[Collected data]

┄┄┄┄┄┄┄┄┄┄┄┄┄┄┄┄┄┄┄┄

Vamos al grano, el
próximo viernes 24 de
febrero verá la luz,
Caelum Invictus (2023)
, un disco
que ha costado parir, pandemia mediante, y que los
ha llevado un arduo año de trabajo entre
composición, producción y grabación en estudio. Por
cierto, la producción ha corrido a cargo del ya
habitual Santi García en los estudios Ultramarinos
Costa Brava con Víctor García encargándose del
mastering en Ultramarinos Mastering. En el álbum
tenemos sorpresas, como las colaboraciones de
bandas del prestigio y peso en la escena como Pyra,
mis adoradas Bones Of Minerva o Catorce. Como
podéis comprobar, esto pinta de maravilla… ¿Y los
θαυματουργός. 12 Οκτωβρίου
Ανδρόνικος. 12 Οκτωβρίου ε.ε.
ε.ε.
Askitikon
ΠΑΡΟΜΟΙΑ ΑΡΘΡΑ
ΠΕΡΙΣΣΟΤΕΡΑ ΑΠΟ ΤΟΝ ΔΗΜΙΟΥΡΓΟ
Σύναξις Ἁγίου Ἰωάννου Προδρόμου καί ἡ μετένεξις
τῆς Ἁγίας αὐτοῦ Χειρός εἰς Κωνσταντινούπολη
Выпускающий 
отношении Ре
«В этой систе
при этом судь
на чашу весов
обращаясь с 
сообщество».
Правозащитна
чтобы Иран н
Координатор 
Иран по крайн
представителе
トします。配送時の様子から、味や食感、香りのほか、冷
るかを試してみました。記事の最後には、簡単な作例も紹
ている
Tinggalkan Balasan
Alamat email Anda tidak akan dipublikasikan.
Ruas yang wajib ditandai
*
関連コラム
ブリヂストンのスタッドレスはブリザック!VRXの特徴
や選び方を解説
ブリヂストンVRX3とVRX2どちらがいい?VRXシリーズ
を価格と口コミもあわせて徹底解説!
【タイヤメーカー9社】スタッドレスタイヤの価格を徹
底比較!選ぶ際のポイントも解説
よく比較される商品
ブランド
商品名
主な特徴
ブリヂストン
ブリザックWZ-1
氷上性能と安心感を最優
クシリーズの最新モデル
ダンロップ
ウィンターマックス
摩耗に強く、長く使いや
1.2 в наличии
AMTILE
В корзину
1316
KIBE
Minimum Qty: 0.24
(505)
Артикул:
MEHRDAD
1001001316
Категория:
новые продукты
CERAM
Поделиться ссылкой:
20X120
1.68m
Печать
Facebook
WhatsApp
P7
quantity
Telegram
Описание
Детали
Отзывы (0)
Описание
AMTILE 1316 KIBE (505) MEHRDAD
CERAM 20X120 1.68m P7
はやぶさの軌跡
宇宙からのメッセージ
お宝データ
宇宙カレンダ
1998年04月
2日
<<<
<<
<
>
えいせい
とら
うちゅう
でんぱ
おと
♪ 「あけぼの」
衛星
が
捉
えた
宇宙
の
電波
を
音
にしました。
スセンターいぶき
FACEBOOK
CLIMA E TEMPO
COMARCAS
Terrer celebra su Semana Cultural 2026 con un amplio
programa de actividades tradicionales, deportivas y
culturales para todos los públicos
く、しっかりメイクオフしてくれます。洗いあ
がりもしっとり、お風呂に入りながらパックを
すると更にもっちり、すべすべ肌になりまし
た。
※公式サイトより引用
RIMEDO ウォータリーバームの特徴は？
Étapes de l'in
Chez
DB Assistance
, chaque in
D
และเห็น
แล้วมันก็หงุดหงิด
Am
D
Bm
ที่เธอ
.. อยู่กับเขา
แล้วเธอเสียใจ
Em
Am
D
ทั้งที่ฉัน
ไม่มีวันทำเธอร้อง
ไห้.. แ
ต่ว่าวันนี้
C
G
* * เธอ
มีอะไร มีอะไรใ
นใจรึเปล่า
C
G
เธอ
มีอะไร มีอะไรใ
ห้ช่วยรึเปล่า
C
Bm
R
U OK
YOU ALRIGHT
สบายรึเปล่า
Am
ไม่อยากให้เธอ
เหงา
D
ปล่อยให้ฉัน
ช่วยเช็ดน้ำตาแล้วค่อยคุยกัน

┄┄┄┄┄┄┄┄┄┄┄┄┄┄┄┄┄┄┄┄

▶ **Prompt**: Filter the entries above, keeping only the lines that contain the string "MEHRDAD", and copy each such line in full.

▶ **Your response**:
MEHRDAD
AMTILE 1316 KIBE (505) MEHRDAD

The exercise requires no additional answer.